Rebekah had laughed, and the laugh hung in the air a moment the way a bell will after it’s stopped ringing. Peter turned, offered her a slight bow. Hazel glanced at her, went back to her magazine. The Cronies were silent a moment, then Red had said, “I told him I’d rather tow a Chevy than drive a Ford.”

“Yep, that’s right.”

“I don’t care if it’s a V-8 or a V-80, don’t be asking me should you buy a Ford truck.”

“That’s the way to say it,” Slim agreed.

“And then he sets over to the house night after night, watching grown men wrestle on the TV. His mom carries his food in to him like he’s a shut-in. I said I sure didn’t raise him to set like that.”

“His get-up-and-go got up and went, sounds like.”

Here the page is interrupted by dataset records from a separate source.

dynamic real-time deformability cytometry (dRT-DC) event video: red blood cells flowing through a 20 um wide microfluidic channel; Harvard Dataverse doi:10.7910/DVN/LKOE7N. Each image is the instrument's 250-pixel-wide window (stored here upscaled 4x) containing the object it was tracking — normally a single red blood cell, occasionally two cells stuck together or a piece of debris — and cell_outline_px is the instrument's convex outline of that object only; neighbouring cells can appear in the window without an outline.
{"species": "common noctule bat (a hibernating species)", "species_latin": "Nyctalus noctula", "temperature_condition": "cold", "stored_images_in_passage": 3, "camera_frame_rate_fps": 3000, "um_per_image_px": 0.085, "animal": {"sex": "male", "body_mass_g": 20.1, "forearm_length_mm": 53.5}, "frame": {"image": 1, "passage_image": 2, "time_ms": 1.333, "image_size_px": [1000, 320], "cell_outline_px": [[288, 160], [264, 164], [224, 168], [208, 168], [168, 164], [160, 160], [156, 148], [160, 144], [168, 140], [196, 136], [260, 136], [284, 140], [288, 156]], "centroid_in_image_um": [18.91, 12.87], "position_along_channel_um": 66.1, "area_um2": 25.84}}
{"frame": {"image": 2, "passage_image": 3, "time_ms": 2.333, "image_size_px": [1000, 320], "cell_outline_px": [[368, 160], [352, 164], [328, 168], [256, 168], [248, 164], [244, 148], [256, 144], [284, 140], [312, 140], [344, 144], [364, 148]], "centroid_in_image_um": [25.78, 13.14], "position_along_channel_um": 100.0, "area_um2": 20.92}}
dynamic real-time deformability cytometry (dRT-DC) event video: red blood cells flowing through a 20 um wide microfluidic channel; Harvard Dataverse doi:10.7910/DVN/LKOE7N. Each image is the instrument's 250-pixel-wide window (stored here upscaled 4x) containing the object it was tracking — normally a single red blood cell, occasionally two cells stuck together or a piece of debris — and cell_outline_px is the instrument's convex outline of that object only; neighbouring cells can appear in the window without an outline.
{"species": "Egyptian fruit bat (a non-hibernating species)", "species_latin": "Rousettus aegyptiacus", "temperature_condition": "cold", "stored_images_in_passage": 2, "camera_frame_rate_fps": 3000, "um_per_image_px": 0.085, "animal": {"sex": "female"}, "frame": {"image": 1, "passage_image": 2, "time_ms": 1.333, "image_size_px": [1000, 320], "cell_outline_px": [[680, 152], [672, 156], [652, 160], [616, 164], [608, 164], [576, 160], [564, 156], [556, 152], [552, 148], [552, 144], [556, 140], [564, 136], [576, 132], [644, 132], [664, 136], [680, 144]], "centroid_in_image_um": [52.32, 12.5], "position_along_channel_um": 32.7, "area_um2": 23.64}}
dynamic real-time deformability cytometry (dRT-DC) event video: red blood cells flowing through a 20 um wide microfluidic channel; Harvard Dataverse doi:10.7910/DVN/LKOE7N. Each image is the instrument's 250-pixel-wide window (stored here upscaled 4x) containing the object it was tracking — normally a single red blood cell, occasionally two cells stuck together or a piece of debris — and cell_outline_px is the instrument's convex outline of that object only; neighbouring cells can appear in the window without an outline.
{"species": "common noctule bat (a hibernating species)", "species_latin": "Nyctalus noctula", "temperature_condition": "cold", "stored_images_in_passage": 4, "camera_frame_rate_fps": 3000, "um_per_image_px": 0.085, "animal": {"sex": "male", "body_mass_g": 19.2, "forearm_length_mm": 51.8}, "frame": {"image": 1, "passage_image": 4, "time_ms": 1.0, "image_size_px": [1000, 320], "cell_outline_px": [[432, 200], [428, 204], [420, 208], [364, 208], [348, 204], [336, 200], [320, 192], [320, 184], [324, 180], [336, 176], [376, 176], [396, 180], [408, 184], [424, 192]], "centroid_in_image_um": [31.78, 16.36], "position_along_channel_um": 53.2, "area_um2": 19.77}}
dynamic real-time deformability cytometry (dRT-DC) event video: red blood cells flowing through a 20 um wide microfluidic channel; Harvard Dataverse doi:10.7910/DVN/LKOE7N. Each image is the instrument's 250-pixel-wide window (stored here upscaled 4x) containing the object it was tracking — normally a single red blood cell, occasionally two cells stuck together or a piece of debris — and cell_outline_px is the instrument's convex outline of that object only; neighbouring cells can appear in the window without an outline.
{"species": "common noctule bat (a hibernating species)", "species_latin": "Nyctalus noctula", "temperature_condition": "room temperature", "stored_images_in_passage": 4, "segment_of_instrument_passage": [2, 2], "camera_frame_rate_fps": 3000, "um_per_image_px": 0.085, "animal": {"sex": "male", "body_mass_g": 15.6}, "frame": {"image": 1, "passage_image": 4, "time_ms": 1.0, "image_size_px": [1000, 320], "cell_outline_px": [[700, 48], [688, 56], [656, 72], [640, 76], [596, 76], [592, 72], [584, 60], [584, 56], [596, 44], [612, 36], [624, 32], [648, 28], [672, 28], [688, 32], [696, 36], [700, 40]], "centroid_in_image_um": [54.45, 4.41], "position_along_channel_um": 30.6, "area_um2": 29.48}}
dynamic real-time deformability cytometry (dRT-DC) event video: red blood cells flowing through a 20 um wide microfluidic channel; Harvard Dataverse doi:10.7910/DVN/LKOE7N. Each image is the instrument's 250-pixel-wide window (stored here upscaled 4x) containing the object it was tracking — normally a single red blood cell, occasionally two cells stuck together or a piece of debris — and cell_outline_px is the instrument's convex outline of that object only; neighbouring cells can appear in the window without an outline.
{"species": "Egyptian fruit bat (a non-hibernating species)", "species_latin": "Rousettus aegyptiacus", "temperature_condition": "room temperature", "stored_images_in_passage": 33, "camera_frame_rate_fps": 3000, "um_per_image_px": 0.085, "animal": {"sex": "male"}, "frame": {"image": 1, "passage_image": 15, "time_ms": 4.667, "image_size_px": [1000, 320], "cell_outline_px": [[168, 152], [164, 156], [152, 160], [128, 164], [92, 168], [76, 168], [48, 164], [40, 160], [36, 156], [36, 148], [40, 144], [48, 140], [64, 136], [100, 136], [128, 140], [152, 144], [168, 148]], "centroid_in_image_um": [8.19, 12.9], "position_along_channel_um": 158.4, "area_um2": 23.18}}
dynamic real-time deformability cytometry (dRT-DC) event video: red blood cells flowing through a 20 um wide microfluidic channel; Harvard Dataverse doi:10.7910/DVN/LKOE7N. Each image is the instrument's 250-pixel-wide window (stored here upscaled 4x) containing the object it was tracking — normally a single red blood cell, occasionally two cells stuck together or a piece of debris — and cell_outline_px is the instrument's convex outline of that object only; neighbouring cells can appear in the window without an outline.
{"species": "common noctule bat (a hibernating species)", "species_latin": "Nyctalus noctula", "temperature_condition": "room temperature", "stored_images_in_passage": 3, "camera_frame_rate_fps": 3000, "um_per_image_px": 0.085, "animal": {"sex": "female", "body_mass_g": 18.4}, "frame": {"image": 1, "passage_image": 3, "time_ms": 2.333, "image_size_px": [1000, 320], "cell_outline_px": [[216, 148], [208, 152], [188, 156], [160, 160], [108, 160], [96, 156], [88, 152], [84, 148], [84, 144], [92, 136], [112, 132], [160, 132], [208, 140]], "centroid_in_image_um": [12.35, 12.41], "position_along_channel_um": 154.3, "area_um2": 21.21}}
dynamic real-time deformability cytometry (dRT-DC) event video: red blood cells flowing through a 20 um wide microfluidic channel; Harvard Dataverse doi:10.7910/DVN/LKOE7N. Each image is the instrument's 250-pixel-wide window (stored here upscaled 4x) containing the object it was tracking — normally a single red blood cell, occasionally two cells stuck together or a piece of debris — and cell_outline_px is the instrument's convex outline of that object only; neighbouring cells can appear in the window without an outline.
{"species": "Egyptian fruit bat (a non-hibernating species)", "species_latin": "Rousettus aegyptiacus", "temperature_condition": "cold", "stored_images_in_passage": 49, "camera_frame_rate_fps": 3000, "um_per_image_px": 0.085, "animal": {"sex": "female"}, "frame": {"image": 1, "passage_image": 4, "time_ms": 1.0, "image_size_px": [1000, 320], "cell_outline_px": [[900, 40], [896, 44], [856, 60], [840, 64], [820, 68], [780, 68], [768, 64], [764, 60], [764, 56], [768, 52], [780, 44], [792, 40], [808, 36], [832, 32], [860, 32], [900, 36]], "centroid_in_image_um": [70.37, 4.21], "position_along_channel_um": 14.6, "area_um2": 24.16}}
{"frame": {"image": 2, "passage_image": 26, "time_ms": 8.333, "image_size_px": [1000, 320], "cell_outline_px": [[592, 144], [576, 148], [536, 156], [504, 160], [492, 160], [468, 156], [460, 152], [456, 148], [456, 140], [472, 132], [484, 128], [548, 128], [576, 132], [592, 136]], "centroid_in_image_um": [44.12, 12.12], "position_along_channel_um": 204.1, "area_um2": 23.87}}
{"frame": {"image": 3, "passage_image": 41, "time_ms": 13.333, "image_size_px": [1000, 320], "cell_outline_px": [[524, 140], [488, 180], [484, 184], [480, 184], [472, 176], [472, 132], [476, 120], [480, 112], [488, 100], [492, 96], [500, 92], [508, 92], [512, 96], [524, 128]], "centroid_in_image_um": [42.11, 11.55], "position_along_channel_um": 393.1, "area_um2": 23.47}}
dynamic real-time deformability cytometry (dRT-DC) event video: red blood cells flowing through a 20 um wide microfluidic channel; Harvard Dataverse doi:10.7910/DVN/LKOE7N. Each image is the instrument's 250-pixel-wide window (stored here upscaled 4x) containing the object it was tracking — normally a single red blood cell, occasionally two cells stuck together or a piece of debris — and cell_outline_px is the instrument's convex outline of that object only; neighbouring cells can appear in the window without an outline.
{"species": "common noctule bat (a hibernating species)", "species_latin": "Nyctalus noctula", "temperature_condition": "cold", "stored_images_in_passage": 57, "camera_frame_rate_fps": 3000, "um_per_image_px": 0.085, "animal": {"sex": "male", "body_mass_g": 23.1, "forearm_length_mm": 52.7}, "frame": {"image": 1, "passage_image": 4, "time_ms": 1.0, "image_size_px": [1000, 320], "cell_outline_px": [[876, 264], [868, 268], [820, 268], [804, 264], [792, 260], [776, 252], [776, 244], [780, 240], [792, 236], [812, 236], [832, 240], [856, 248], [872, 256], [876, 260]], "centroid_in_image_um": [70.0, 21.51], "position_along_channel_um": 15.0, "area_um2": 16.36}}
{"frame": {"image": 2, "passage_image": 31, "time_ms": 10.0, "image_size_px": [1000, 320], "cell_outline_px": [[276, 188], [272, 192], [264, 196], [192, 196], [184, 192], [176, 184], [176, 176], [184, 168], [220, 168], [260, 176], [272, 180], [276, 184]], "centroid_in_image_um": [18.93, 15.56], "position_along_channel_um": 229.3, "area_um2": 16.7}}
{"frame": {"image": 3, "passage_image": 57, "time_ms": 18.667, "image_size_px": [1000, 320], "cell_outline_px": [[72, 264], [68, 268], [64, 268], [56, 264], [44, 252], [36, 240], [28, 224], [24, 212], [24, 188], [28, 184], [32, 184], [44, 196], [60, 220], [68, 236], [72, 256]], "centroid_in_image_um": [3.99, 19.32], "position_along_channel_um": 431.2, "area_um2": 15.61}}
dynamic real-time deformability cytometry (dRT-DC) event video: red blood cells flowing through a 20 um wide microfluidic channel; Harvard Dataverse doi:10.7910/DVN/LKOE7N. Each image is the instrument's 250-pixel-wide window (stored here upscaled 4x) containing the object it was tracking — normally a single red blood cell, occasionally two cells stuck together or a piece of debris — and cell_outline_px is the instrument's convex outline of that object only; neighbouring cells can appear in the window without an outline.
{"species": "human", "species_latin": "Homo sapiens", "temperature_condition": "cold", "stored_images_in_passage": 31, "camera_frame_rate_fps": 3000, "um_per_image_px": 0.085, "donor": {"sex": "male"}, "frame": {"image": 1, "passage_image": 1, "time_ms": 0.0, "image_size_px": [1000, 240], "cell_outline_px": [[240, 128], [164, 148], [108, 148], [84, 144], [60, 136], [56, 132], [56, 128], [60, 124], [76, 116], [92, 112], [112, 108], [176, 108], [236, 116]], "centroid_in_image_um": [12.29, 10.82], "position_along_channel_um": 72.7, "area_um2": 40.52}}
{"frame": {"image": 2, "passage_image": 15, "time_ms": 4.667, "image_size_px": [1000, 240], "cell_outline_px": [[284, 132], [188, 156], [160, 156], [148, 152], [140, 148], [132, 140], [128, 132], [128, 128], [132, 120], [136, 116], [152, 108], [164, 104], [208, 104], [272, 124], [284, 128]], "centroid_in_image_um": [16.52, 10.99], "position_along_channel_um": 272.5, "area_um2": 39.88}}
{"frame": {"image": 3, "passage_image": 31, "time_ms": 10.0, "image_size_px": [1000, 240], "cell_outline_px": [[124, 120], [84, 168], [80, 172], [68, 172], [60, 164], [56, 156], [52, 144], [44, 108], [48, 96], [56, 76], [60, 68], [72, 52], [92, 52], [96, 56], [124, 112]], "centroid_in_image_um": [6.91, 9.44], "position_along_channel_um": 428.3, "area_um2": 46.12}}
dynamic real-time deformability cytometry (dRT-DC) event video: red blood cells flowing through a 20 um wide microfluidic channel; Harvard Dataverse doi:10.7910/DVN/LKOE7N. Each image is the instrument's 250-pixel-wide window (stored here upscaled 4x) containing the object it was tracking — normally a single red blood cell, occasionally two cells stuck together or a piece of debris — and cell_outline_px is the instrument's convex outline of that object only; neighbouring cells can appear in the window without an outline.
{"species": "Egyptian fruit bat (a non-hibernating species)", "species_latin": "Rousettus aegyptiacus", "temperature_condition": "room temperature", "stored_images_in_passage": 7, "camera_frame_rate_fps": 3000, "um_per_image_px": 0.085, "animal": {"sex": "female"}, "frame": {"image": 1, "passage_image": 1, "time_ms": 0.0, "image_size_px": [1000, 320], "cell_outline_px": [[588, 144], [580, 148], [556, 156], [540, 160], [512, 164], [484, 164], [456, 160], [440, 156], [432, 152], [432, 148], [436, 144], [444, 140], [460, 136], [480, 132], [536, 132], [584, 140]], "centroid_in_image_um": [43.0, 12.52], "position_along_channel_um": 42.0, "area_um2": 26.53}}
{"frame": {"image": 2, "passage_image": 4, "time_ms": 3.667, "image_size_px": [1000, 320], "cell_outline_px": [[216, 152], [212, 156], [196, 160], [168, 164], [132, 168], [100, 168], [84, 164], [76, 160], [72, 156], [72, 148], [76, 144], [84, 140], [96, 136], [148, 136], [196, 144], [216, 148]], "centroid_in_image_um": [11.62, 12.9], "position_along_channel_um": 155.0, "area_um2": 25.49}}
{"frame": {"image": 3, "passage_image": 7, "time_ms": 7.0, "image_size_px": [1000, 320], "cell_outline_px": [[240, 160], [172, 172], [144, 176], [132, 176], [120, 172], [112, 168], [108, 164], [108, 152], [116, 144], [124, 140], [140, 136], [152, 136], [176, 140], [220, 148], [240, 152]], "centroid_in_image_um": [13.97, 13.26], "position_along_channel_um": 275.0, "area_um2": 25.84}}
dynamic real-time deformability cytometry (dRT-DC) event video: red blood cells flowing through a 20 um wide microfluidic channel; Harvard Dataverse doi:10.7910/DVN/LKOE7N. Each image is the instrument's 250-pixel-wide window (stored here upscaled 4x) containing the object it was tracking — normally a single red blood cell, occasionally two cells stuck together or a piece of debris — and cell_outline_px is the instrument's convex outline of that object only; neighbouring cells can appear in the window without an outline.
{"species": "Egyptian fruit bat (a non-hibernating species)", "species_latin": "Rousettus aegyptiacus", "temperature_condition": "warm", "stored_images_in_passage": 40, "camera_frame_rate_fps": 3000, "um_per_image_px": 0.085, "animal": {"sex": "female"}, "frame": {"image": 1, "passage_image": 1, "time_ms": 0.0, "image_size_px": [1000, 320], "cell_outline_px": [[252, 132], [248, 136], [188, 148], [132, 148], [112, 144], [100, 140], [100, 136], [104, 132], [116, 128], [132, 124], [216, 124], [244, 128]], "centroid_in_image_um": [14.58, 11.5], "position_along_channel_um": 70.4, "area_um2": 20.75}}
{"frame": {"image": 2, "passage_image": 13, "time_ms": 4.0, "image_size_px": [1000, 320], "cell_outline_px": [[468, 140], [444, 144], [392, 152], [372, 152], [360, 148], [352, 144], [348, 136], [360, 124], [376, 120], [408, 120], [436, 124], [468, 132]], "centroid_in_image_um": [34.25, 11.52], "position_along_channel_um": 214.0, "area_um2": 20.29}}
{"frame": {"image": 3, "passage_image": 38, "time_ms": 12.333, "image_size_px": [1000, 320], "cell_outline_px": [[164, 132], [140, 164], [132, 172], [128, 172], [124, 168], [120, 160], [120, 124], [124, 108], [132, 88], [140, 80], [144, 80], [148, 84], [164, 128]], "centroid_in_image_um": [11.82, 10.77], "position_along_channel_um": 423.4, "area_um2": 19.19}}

“Hand me another cola, if you wouldn’t mind.”

Rebekah turned left onto Peter’s road, which had a number but everyone called it One Oak. The snow had just begun to fall and now she wondered if she hadn’t made a mistake, maybe, coming out this way before the storm. Before she could really regret it, there was his cabin. His mailbox, the short lane, three steps up, the broad porch, the screen door, his storm door, his windows. He was there—the porch light was on, and there was his little red truck. She’d intended to drive by, just drive by the once, but now all she could do was stop and wait for a sign, not from God, but from Peter. She no longer fit in her life and it was his fault and there was no sense going on until something was resolved. A silver strip of smoke curled up from the chimney, away. Snow began to settle in the upward curving arms of the trees, and Peter, if he was really home, gave nothing to go on. A note, a letter, should she leave something behind? But what should she say? That right there, as close as her own breath, she could see the faint scar on his palm where he’d been bitten by a cat? That the shirt of his she slept with was losing his scent, and when it was gone she would see no light in her life? She could say: The way you shake hands with strangers, play the guitar, know songs about umbrellas—these things have destroyed me. You gave me red wine, venison, you lifted the hair off the back of my neck, which no one has done since my mother died. Every person wore the look that spoke of this loss, it had happened to everyone, and they could all say these things: his smell, her voice, her body in sleep. What had happened to Rebekah? What has happened to me? she said aloud, and watched the door Peter didn’t open. What would she really say to him, if there were world enough and time, a letter like a book he would have to read but never get to finish?